Impressive feat! Does reddit have rate limiting, or other hurdles in place simil...

sam0x17 · on June 6, 2023

As history has shown, you can only do so much to stop this. If you perfectly mimic the GoogleBot and use google IP ranges by hosting on google cloud, they either take an SEO hit or let you bot them at the end of the day. GoogleBot looks like a DDoS attack a lot of the time too

You can also go the route of looking like a pool of users, then it's just a game of cat and mouse and one providers don't really have time to play

thih9 · on June 6, 2023

> As history has shown, you can only do so much to stop this.

History has shown you can stop this well enough.

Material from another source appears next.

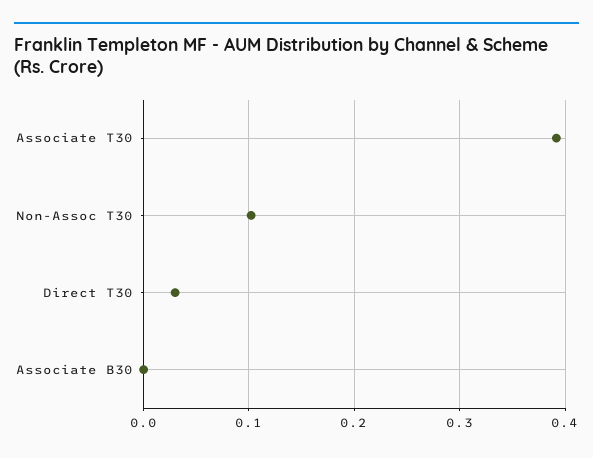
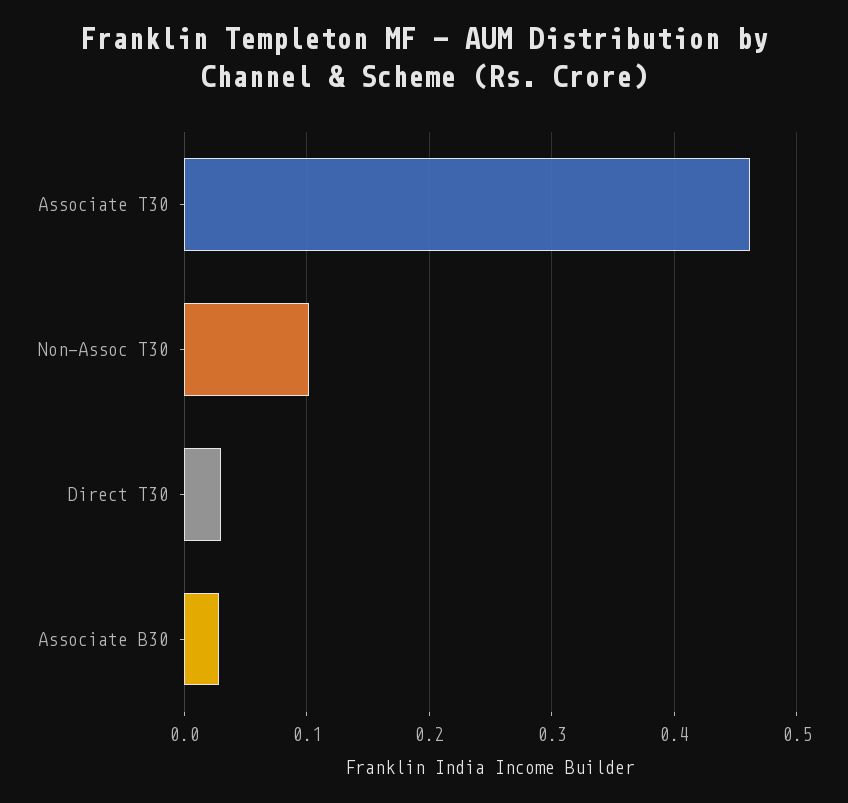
Associate T30: 0.39 -> 0.46
Associate B30: 0 -> 0.03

Try accessing e.g. instagram; bibliogram attempted this, the project is now discontinued.

sam0x17 · on June 7, 2023

This is true in the case of content that doesn't care about SEO. Reddit cares very very much about SEO, so it can never truly block bots.

moneywoes · on June 6, 2023

The google scraper ips are very different no?

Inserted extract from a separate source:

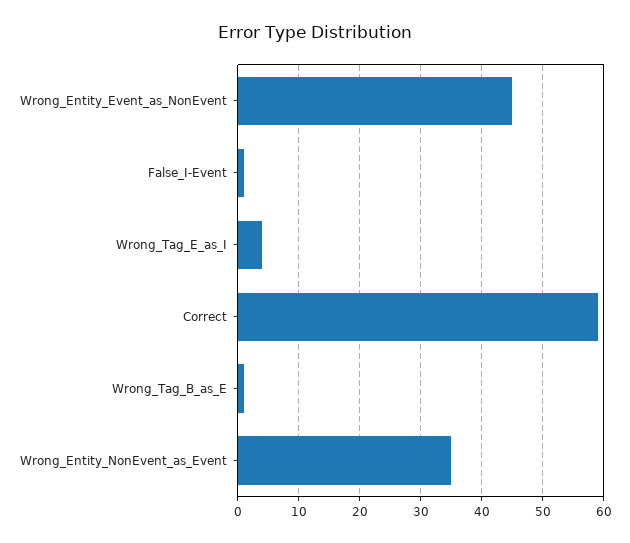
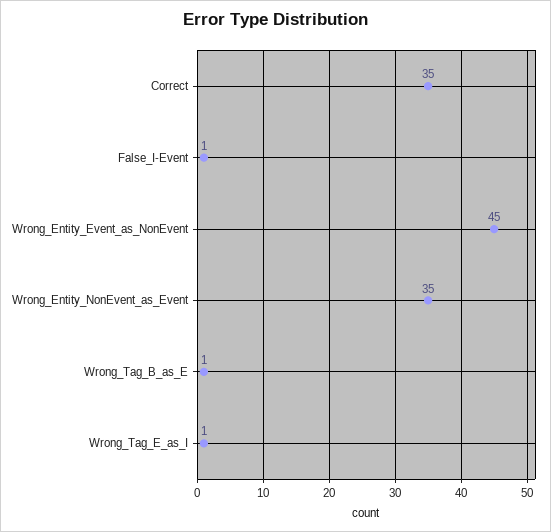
Wrong_Tag_E_as_I: 4 -> 1
Correct: 59 -> 35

> If you perfectly mimic the GoogleBot and use google IP ranges by hosting on google cloud

sam0x17 · on June 7, 2023

You are right, apparently they do publish the ranges https://developers.google.com/search/docs/crawling-indexing/...

dom96 · on June 6, 2023

I've only done some rudimentary rate limiting checks and it doesn't seem like they do. Though I haven't pushed it far (~1000 rpm).

In any case, my plan is to deal with it if it becomes a problem.